Ever go to an art museum as a child and have your "adult supervision" patiently lecture you almost before you ever got in the door about "don't touch anything?" I once went to the rest room in once such hallowed hall and was afraid to wash my hands afterwards for fear of leaving fingerprints on the shiny silver faucets.
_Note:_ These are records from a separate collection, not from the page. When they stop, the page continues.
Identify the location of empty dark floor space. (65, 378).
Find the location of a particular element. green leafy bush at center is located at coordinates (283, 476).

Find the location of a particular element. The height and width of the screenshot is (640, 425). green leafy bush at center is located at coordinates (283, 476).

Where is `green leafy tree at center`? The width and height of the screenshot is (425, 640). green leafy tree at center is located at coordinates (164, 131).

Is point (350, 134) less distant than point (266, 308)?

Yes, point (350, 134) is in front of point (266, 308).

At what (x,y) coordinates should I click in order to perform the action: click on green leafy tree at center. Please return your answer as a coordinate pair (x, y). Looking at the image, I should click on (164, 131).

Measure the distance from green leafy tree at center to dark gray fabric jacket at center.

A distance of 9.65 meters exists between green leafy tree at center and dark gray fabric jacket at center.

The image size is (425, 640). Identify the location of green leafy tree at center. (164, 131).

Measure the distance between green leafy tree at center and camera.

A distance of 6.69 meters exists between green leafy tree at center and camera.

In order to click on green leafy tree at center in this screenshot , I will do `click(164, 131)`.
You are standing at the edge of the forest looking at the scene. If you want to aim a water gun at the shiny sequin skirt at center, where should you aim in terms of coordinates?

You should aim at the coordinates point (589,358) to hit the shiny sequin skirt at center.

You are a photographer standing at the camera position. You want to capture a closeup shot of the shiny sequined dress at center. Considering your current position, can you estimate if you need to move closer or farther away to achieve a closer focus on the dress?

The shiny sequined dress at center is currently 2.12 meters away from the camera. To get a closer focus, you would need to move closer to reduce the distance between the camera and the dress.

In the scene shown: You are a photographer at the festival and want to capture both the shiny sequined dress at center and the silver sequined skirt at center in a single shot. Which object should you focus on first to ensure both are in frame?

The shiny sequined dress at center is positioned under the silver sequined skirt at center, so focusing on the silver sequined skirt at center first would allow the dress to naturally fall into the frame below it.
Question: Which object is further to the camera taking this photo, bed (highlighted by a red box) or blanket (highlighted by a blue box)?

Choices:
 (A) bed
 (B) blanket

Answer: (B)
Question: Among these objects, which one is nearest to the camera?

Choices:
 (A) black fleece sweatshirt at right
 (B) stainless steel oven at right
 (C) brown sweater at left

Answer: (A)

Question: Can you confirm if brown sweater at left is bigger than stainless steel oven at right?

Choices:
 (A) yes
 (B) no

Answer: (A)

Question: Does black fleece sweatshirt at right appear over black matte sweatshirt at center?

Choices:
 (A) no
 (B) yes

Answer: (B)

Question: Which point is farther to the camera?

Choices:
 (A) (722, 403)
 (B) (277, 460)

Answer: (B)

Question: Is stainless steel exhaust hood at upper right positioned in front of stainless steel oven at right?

The worst part of it all is that about ten percent of all the art one sees in just such an establishment simply screams out to be touched, whether it's the marvelously shiny surface of a piece of carved marble or rough, painterly texture of an Impressionist masterpiece that Monet or Renoir simply loaded with thick, seductive globs of sensuous, buttery oils that, even today, simply plead to be touched and fondled.   
   

After the Hunt, 1883,
William M. Harnett
But to me, shiny sculptural textures or impasto paintings were never the greatest temptations.  I was always a sucker for trompe l'oeil.  That's French.  It's one of the first French terms I ever learned.  It means "fool the eye". Actually it more accurately translates as:  "It's real and I dare you to reach out and touch it to prove otherwise." I must confess (first time I ever told anyone), I once reached out and touched a William Harnett. The painting part of a traveling exhibition and was called After the Hunt.  I remember, I felt sooo naughty afterward.  It wasn't real, and to this day I still have trouble believing that incredible powder horn in the upper left section of the picture was just an amazingly smooth layer of oil paint on paper-smooth canvas.   
   

Old Souvenirs,
1881-1900,
John Frederick Peto






Harnett wasn't the only American painter of the late 1800s to tempt me into such antisocial behavior, just the only one I ever succumbed to. I was always especially fond of John Frederick Peto's many "rack paintings" as they are called, canvases painted to look like wooden bulletin boards. Did you ever wonder how they fastened things to bulletin boards before they invented thumbtacks? No, probably not. Well, anyway, according to Peto at least, they tacked a geometric pattern of tightly stretched ribbon behind which was slipped the various flotsam and jetsam of daily life like artwork on refrigerator doors today. It's all there for posterity in his painting Old Souvenirs painted between 1881 and 1900...geesh, no wonder it looks so real, took him nineteen years to complete!
   
With his Escaping Criticism, 1874, Pere Borrell del Caso,
"breaks the frame" as his trompe l'oeil image eschews the typical still-life
 with startling, somewhat post-modern affect.